Problem details: Please repeat every line of the material below word for word, leaving the pictures out of your answer.

Data for this exercise:
===============

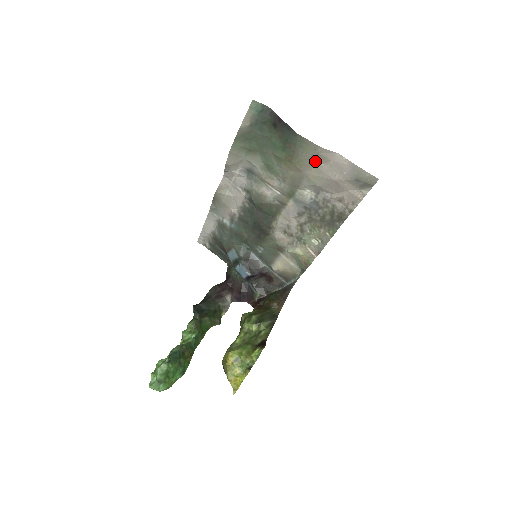
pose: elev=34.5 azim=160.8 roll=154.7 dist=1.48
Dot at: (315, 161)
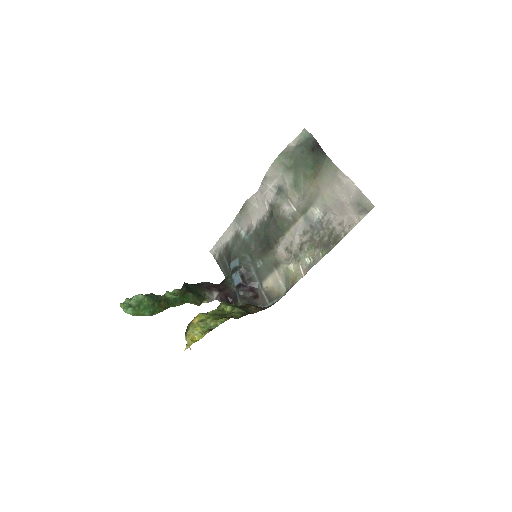
Dot at: (332, 181)
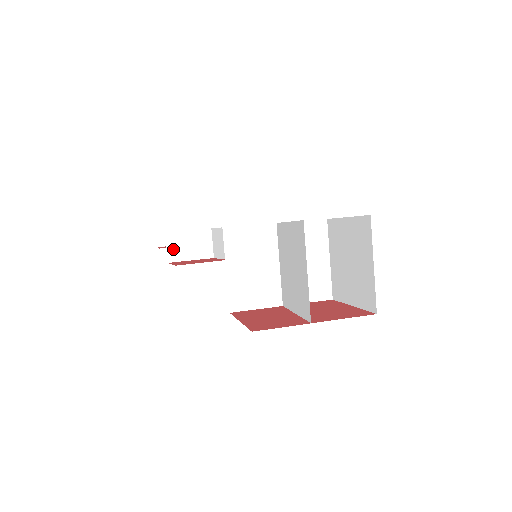
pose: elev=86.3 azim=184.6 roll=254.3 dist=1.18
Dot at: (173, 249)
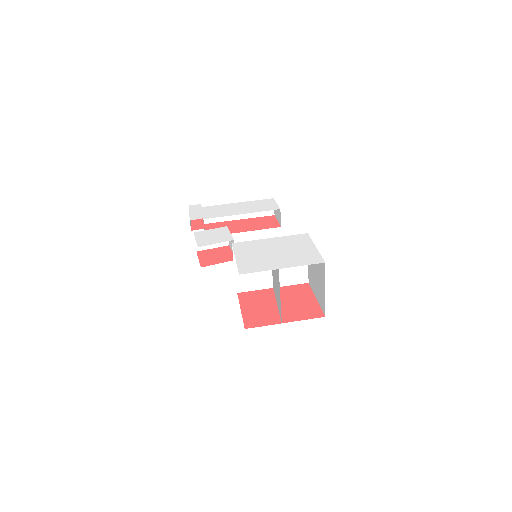
Dot at: occluded
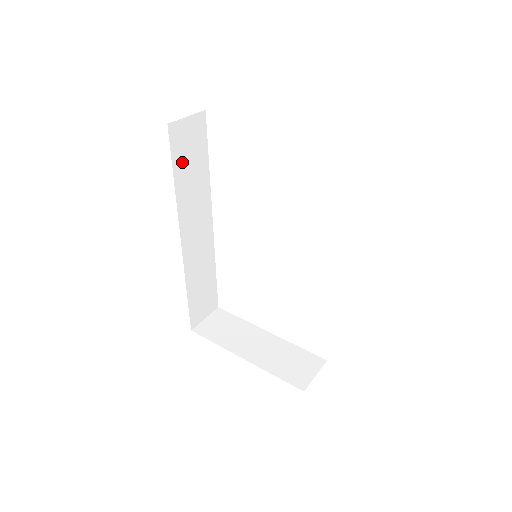
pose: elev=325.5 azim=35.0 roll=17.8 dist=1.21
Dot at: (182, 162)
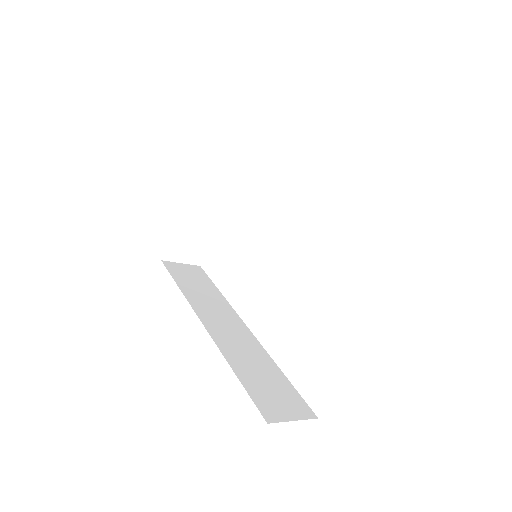
Dot at: (184, 280)
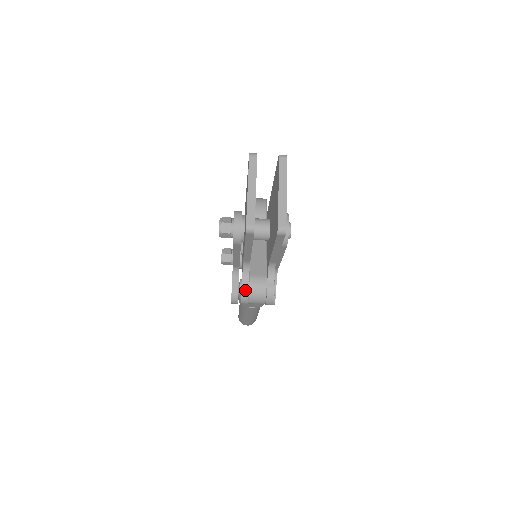
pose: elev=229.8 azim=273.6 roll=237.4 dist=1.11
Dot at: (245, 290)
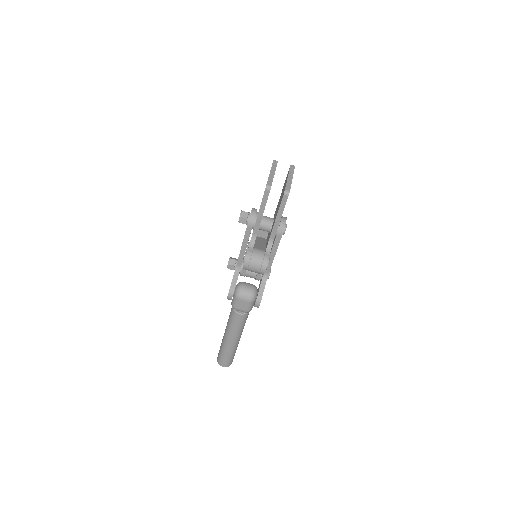
Dot at: (249, 254)
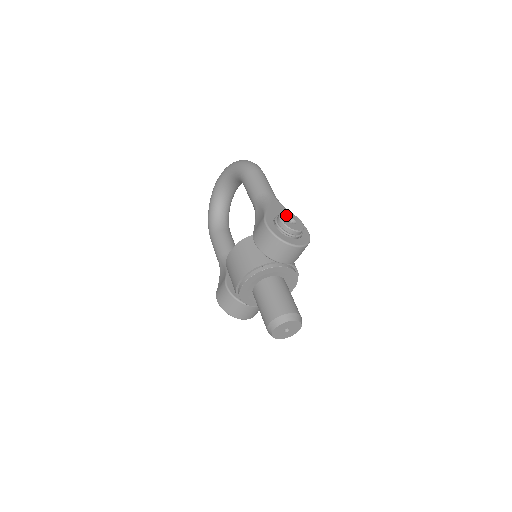
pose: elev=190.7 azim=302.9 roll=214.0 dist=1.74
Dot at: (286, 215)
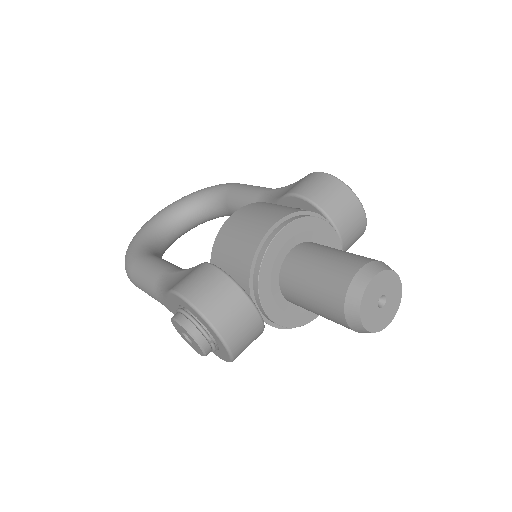
Dot at: occluded
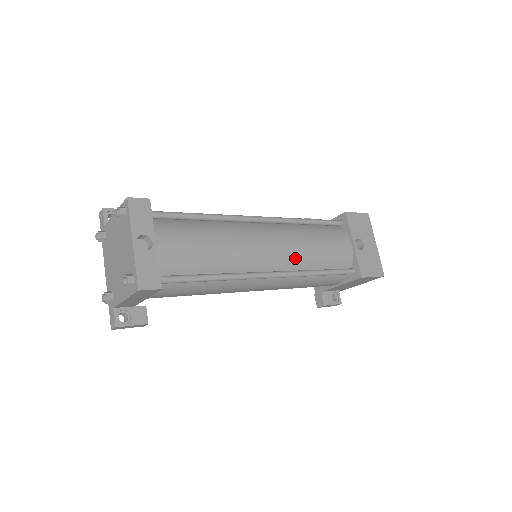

===============

Output of the exercise:
pose: elev=34.5 azim=160.8 roll=154.7 dist=1.48
Dot at: (315, 161)
Dot at: (332, 181)
pose: elev=86.3 azim=184.6 roll=254.3 dist=1.18
Dot at: (173, 249)
Dot at: occluded
pose: elev=325.5 azim=35.0 roll=17.8 dist=1.21
Dot at: (182, 162)
Dot at: (184, 280)
pose: elev=229.8 azim=273.6 roll=237.4 dist=1.11
Dot at: (245, 290)
Dot at: (249, 254)
pose: elev=190.7 azim=302.9 roll=214.0 dist=1.74
Dot at: (286, 215)
Dot at: occluded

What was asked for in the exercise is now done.